Although peginterferon alfa-2a had the highest response rate among the regimens, it also had the highest relapse rate and was an independent risk factor for relapse, the researchers said.
"Patients treated with peginterferon alfa-2a were more likely to have a response while receiving therapy, followed by relapse after the completion of therapy," they noted, "whereas patients treated with peginterferon alfa-2b were more likely to discontinue therapy at treatment week 12 or 24 because of an insufficient virologic response."
The reason for this pattern of relapse remains unclear, Dr. McHutchison said.
Subgroup analysis suggested that women may have responded better to standard-dose than low-dose peginterferon alfa-2b (P=0.01 for interaction between treatment group and gender).
Also, black patients were more likely to achieve sustained virologic response with the standard dose of peginterferon alfa-2b, although no significant interaction was seen with race and treatment type.
Among the non-prespecified covariates, impaired fasting glucose also predicted a lower likelihood of sustained virologic response. That led the researchers to suggested further study to determine whether correcting glucose intolerance can improve treatment response.
The groups experienced similar adverse event types and frequencies.
Neutropenia severe enough to require peginterferon-dose reduction occurred in 21.1% of patients on peginterferon alfa-2a, 19.4% on standard-dose peginterferon alfa-2b, and 12.5% on low-dose peginterferon alfa-2b.
Hemoglobin levels low enough to require ribavirin-dose reduction were also least common with low-dose peginterferon alfa-2b (23.2% versus 28.2% standard dose and 25.8% with peginterferon alfa-2a).

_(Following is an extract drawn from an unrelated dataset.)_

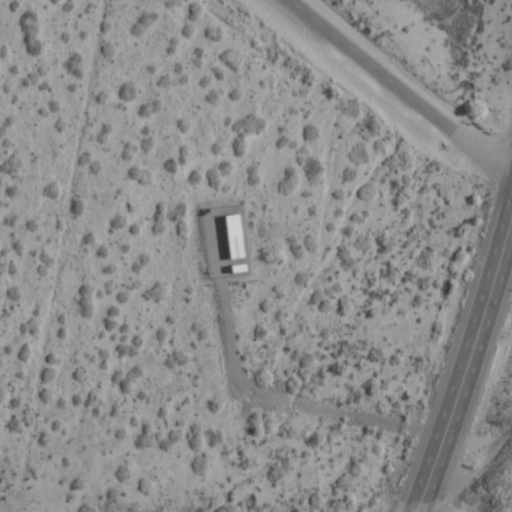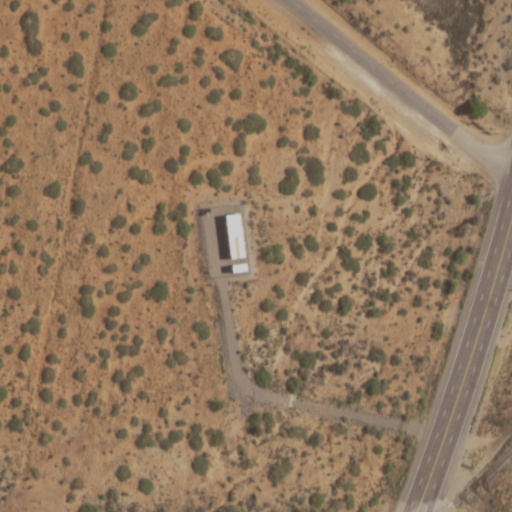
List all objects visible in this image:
road: (399, 86)
building: (229, 237)
road: (468, 363)
railway: (475, 482)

However, discontinuation rates for either reason were low (2.1% to 5.9% for neutropenia and 2.1% to 3.8% for low hemoglobin).
The investigators noted that the study was limited by how the medications are formulated -- patients and doctors were not blinded to the type of peginterferon they were getting.
Also, the study compared regimens rather than directly comparing the two types of peginterferon because of the differences in ribavirin dosing.
Even so, in the 51% of patients across treatment arms who got the same dose of ribavirin, sustained virologic response rates were similar between peginterferon alfa-2a and -2b groups, Dr. McHutchison's group said.
Generalizability across HCV genotypes and to regions outside the United States may be limited, they added.
The study was supported by grants from Schering-Plough.
Dr. McHutchison reported conflicts of interest with Schering-Plough, Roche, and Vertex Pharmaceuticals.
Dr. Muir reported conflicts of interest with Schering-Plough and Vertex Pharmaceuticals.
Coauthors reported conflicts of interest with those companies, along with Pharmassett, Johnson & Johnson, Tibotec, ZymoGenetics, Biolex, Idenix, Conatus Pharmaceuticals, GlobeImmune, Bristol-Myers Squibb, GlaxoSmithKline, Gilead, Coley Pharmaceuticals, Pfizer, Wyeth, Valeant, Romark Laboratories, Human Genome Sciences, Lilly, Novartis, Westat, Beckman, Bayer, FibroScan, Kendle Phynova, LabCorp, Merck, Orasure Technologies, Ortho Diagnostics, Scripps Clinic Liver Research Consortium, Siemens, Debio Pharmaceuticals, Intarcia, Intercept, Genentech, Isis Pharmaceuticals, Three Rivers Pharmaceuticals, and Peregrine Pharmaceuticals.
Several authors were employees of Schering-Plough and stockholders in the company.
Primary source: New England Journal of Medicine
McHutchison JG, et al "Peginterferon Alfa-2b or Alfa-2a with Ribavirin for Treatment of Hepatitis C Infection" N Engl J Med 2009; 361: 580-93.